Ghost of the Tenderloin

I’d wander the streets amongst the Tenderloin crazies, all these scattered armies of bums and whores and criminals and I’d think: Hell, I’m not so bad off.  My brand of insanity’s not nearly as desperate as theirs.  At least I could hold down a job, crummy as it may have been, and manage to keep a roof over my head.  I had a bed to sleep in, a bath to wash in, a chair to sit in, a lamp to read by, paper and pens and a typewriter upon which I was blessed to write whenever I pleased.  Not a bad way for a young writer to live: simple, pared to the essentials.  Just the way it ought to be.  All a young writer needed was a little money, just enough to keep from actually starving to death.  Hell, I figured I could go on living like this for years–as long as I was able to keep writing, which was all that really mattered anyway.

          I was taking everything in.  I’d step over the wastrels on the sidewalks and go into the crummiest of the neighborhood bars.  All the worst, most depraved bars in the city were in my neighborhood, from the Tenderloin flats out to Polk Gulch and down on into the old dwindling Skid Row streets just south of Market.  What unbelievably crazy places!  A lot of the buildings that housed these dives were old turn-of-the-century relics, rollicking barrelhouse juke joints, sport houses, dingy dusty ancient ornate mirrored outback saloons.  Leftover gold-fever honkytonks straight out of America’s Wild West.  I had thought these sorts of places had disappeared a hundred years ago. 

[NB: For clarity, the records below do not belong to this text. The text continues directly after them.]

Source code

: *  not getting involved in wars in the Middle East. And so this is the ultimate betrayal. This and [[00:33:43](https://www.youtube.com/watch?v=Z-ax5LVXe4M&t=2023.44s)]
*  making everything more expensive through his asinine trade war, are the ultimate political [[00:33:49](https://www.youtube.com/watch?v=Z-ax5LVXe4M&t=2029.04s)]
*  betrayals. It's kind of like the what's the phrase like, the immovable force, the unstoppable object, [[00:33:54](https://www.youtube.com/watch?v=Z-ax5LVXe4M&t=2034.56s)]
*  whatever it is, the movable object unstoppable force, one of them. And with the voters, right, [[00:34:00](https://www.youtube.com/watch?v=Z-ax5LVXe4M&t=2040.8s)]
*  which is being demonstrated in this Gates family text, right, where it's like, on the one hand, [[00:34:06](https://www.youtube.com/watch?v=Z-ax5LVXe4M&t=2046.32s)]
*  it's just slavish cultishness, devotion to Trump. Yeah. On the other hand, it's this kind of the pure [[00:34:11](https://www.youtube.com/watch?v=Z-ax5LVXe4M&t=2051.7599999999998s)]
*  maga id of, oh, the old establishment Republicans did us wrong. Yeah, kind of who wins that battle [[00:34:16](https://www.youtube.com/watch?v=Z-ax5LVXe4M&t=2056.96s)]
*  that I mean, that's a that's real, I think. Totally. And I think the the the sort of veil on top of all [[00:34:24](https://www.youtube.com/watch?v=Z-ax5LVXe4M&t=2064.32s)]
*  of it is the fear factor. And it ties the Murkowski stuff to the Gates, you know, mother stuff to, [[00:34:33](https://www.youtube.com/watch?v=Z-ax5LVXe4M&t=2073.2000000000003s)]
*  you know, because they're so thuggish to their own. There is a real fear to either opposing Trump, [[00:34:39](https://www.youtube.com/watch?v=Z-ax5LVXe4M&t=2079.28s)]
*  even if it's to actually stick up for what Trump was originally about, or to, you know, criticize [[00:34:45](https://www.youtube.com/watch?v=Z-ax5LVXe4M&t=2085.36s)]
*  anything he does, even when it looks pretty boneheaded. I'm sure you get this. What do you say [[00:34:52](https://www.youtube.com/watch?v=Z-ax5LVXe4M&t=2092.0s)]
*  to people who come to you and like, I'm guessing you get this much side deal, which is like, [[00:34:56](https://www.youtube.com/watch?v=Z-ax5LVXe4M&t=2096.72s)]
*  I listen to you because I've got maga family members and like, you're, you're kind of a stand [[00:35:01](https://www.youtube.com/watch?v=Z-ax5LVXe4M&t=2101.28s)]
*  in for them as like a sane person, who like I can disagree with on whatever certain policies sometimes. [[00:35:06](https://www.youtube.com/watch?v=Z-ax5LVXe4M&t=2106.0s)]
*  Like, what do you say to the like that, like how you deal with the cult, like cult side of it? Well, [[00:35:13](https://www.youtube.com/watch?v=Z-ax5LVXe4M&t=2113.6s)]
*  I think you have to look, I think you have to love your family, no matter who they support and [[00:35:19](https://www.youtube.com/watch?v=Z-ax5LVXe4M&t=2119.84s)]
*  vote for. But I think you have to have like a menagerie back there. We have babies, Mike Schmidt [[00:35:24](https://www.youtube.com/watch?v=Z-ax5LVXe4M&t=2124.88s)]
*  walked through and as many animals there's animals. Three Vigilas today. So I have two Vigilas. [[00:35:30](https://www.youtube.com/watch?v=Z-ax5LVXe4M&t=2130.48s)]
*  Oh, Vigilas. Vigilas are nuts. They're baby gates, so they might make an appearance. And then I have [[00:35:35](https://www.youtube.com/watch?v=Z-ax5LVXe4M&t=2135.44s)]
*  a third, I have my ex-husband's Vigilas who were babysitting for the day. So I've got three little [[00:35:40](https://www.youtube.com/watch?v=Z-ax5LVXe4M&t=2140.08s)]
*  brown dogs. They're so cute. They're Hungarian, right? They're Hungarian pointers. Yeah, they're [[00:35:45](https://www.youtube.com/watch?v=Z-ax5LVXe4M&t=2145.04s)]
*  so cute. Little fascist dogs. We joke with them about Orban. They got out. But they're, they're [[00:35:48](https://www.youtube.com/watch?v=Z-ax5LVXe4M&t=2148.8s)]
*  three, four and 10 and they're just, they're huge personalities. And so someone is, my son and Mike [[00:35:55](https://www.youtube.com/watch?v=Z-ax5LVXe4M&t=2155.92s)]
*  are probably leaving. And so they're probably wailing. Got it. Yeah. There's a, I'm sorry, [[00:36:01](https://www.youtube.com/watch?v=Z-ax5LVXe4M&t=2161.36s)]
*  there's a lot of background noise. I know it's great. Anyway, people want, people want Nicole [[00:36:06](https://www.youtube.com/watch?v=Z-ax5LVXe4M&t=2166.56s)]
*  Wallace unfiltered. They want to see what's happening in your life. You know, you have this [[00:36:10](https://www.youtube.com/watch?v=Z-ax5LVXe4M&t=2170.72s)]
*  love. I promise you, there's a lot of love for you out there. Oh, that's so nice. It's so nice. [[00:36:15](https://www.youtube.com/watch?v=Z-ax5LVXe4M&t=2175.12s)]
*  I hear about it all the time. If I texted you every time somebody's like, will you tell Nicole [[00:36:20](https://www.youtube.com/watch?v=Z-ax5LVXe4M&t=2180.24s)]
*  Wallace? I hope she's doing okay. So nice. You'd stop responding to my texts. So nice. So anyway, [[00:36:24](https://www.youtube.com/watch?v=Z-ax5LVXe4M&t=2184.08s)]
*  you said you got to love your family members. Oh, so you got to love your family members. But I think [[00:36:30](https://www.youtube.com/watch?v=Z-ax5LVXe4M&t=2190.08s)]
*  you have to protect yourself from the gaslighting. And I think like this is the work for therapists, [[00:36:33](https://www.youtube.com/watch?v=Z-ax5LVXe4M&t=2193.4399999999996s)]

          I was surprised to see people still living like this in our modern age, gathered together in these crumbling brickwork and stamped tin shelters, existing outside of and utterly apart from the ordered workaday world.  These people roared and roiled each night as if the apocalypse was at hand, full up to the rafters with brawling soldiers and sailors, longshoremen, railroad men, cowboys, ex-cops, disbarred lawyers, aging floozies, bikers, yeggs, toothless trannies, B-girl grannies, defrocked preachers on the lam.  All these unaccountable lunatics all jammed in together filling the air with insane ranting and imprecations.  A mix of atavistic California rabble exploded straight out of the perfervid imaginings of Bret Harte, Jack London, Dash Hammett and Hunter Thompson.  All these bizarre characters stranded here on the westernmost edge of the continent, this was remnant mythical outcast America—wild, brawling and free.  I felt like a lone witness to the last rites of a brutal, dying religion.

          I raised toasts and shared drinks with these people.  Lunatic whores offering themselves to every paretic in the place.  Blowjobs and fistfights in the back alleys.  I saw men thrown through doors, men beaten, men taking knives to one another, men bleeding, men pissing themselves, men being descended upon by pickpocket harpy whores from hell.  Here in these ancient tin-shack bars the ethos of the Wild West still reigned. 

          A cadaverous preacher in blue and white corduroy ambling out of mesquite rangelands to appear suddenly, in tall blue Stetson, easily two heads higher than any man in the place.  Irascible eyebrows like broomstraw, sideburns the color of weathered cedar.  Burnt prairie grass in his soul.  Drinking Ten High whiskey.  Arroyo dust in the creases of his hands.  He spotted me across the bar.  He smiled, a mouthful of broken gravestones.  A Gideon Bible sat on the bar.         

          “You’ve heard the Good Word, son?” 

          “Some time ago.”

          “You have then.  And are you a good man?”

          “At times.”

          He frowned.  “Men don’t question anymore whether they’re good men.  They only question whether they’re happy men.  Are you happy?”

          “I don’t question it.”

          His eyes guttered like two small flames surrounded by outer darkness.  Lit by something out of and beyond all Time.

          “The Good Word, son, the Good Word.” 

          He lifted the Bible. 

          “Whensoever an ungodly man crosses me I make sure they hear the Good Word before I send them along.”

          “Yes?”

          “They all hear the Good Word eventually, son, I assure you.  No ungodly man knows anything but what the Good Word says and but what the Good Word tells ‘em.” 

          He opened the book.  The pages were gone.  Instead there was carved a little space, a grave created, and inside the little grave an ornate nickel-plated derringer.  He lifted out the pistol and laid it on the bar.  He smiled and leaned in towards me.  “Son, I never have trouble once I give them a taste of the Good Word…”

          All this fed into the visions of the ghosts in my head and the ghost of myself that I had felt myself to have become.  All these hidden ghostly worlds were real to me now, exposed to me at last.  I was a part of it, taking it all in, putting it all down, alive inside of it all.  I opened myself up to everything.